I would like to extract the coordinates for a chromosome. I made a chunk of code, but as I am new to these packages, I am not sure if I follow the right logic here:
library(IRanges) library(GenomicFeatures) library(TxDb.Hsapiens.UCSC.hg19.knownGene) txdb = transcriptsBy(TxDb.Hsapiens.UCSC.hg19.knownGene, by = "gene",use.names=TRUE) #For example, only I am interested in intergenic coordinates in chromosome 1 seqlevels(txdb, force=TRUE) = c("chr1") #Creates IRanges ir = IRanges(start=unlist(start(txdb)), end=unlist(end(txdb)), names=names(txdb)) # Reduce overlapping gene positions to continuous range ir.red = reduce(ir) # Collapses ranges of overlapping genes to continuous range. #Identify overlaps among the initial and reduced range data sets overlap = findOverlaps(ir, ir.red)
So, the overlap should contain the intergenic coordinate of these genes.

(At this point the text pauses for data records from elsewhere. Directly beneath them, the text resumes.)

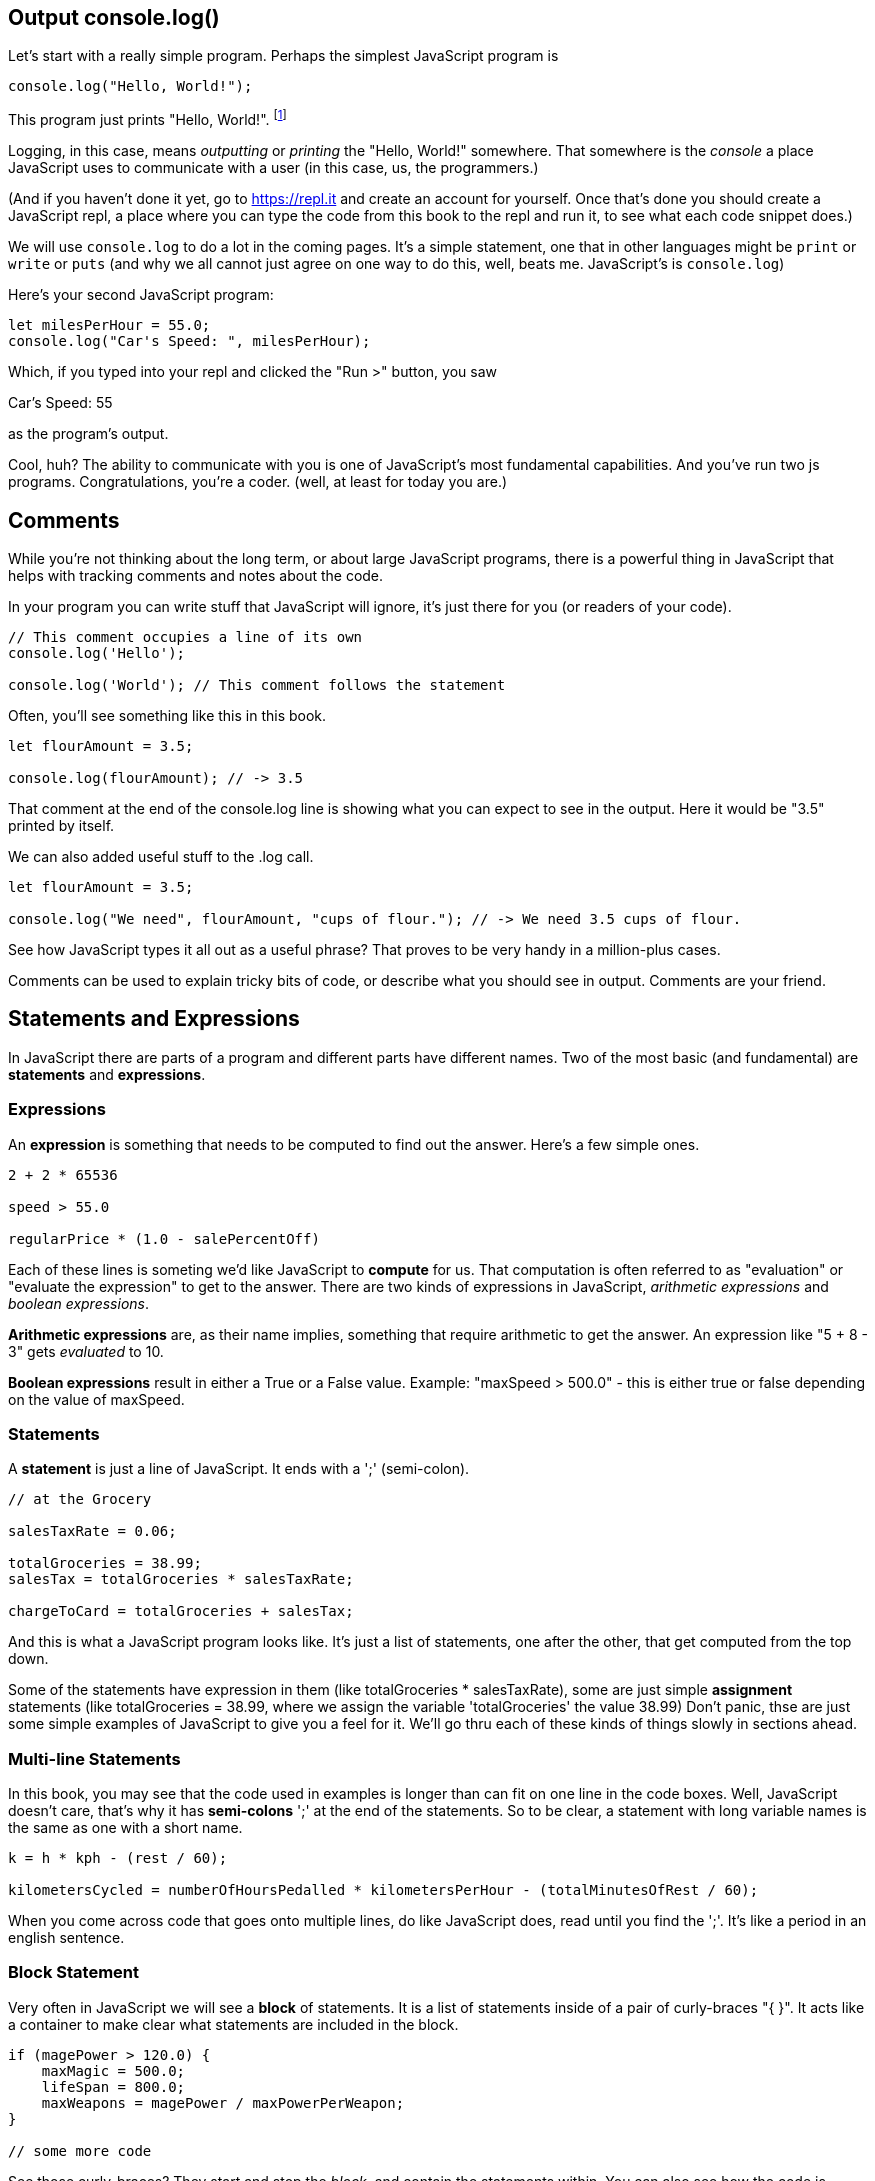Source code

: 
== Output console.log()

Let's start with a really simple program.
Perhaps the simplest JavaScript program is 

[source,JavaScript]
----
console.log("Hello, World!");
----

This program just prints "Hello, World!". footnote:[And while you might _not yet_ understand this _technical description_, it is a program of one _line_ of code, which says "call the 'log' method on the 'console' object, using the string "Hello, World!" as the argument to be logged."]

Logging, in this case, means _outputting_ or _printing_ the "Hello, World!" somewhere. That somewhere is the _console_ a place JavaScript uses to communicate with a user (in this case, us, the programmers.)

(And if you haven't done it yet, go to https://repl.it and create an account for yourself. Once that's done you should create a JavaScript repl, a place where you can type the code from this book to the repl and run it, to see what each code snippet does.)

We will use `console.log` to do a lot in the coming pages. It's a simple statement, one that in other languages might be `print` or `write` or `puts` (and why we all cannot just agree on one way to do this, well, beats me. JavaScript's is `console.log`)

Here's your second JavaScript program: 

```JavaScript
let milesPerHour = 55.0;
console.log("Car's Speed: ", milesPerHour);
```

Which, if you typed into your repl and clicked the "Run >" button, you saw

****
Car's Speed:  55
****

as the program's output.

Cool, huh? The ability to communicate with you is one of JavaScript's most fundamental capabilities. And you've run two js programs. Congratulations, you're a coder. (well, at least for today you are.)

== Comments

While you're not thinking about the long term, or about large JavaScript programs, there is a powerful thing in JavaScript that helps with tracking comments and notes about the code.

In your program you can write stuff that JavaScript will ignore, it's just there for you (or readers of your code).

```
// This comment occupies a line of its own
console.log('Hello');

console.log('World'); // This comment follows the statement
```

Often, you'll see something like this in this book.

```
let flourAmount = 3.5;

console.log(flourAmount); // -> 3.5
```

That comment at the end of the console.log line is showing what you can expect to see in the output. Here it would be "3.5" printed by itself.

We can also added useful stuff to the .log call. 

```
let flourAmount = 3.5;

console.log("We need", flourAmount, "cups of flour."); // -> We need 3.5 cups of flour.
```

See how JavaScript types it all out as a useful phrase? That proves to be very handy in a million-plus cases.

Comments can be used to explain tricky bits of code, or describe what you should see in output. Comments are your friend. 

== Statements and Expressions

In JavaScript there are parts of a program and different parts have different names. Two of the most basic (and fundamental) are *statements* and *expressions*.

=== Expressions

An *expression* is something that needs to be computed to find out the answer. Here's a few simple ones.

```
2 + 2 * 65536

speed > 55.0

regularPrice * (1.0 - salePercentOff)
```

Each of these lines is someting we'd like JavaScript to *compute* for us. That computation is often referred to as "evaluation" or "evaluate the expression" to get to the answer. There are two kinds of expressions in JavaScript, _arithmetic expressions_ and _boolean expressions_.

*Arithmetic expressions* are, as their name implies, something that require arithmetic to get the answer. An expression like "5 + 8 - 3" gets _evaluated_ to 10.

*Boolean expressions* result in either a True or a False value. Example: "maxSpeed > 500.0" - this is either true or false depending on the value of maxSpeed.

=== Statements

A *statement* is just a line of JavaScript. It ends with a ';' (semi-colon).

```
// at the Grocery

salesTaxRate = 0.06;

totalGroceries = 38.99;
salesTax = totalGroceries * salesTaxRate;

chargeToCard = totalGroceries + salesTax;
```
And this is what a JavaScript program looks like. It's just a list of statements, one after the other, that get computed from the top down.

Some of the statements have expression in them (like totalGroceries * salesTaxRate), some are just simple *assignment* statements (like totalGroceries = 38.99, where we assign the variable 'totalGroceries' the value 38.99) Don't panic, thse are just some simple examples of JavaScript to give you a feel for it. We'll go thru each of these kinds of things slowly in sections ahead.

=== Multi-line Statements

In this book, you may see that the code used in examples is longer than can fit on one line in the code boxes. Well, JavaScript doesn't care, that's why it has *semi-colons* ';' at the end of the statements. So to be clear, a statement with long variable names is the same as one with a short name.

```
k = h * kph - (rest / 60);

kilometersCycled = numberOfHoursPedalled * kilometersPerHour - (totalMinutesOfRest / 60);
```

When you come across code that goes onto multiple lines, do like JavaScript does, read until you find the ';'. It's like a period in an english sentence.

=== Block Statement

Very often in JavaScript we will see a *block* of statements. It is a list of statements inside of a pair of curly-braces "{ }". It acts like a container to make clear what statements are included in the block.

```
if (magePower > 120.0) {
    maxMagic = 500.0;
    lifeSpan = 800.0;
    maxWeapons = magePower / maxPowerPerWeapon;
}

// some more code
```

See those curly-braces? They start and stop the _block_, and contain the statements within. You can also see how the code is indented, but the real key are those braces. You'll see lots of blocks when you're looking at JavScript code.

Is this right?
What does the Txdb object really contain? By this I am mean: I am confused what grouping really means. For
example, if I group by genes how is that different if I group by exons or introns? Are not introns and exons part of
the gene, so is not that the same? Maybe the problem is just fundamental and revolves around the definition of a gene, but I am confused : if we have transcripts, isnt that the same as genes?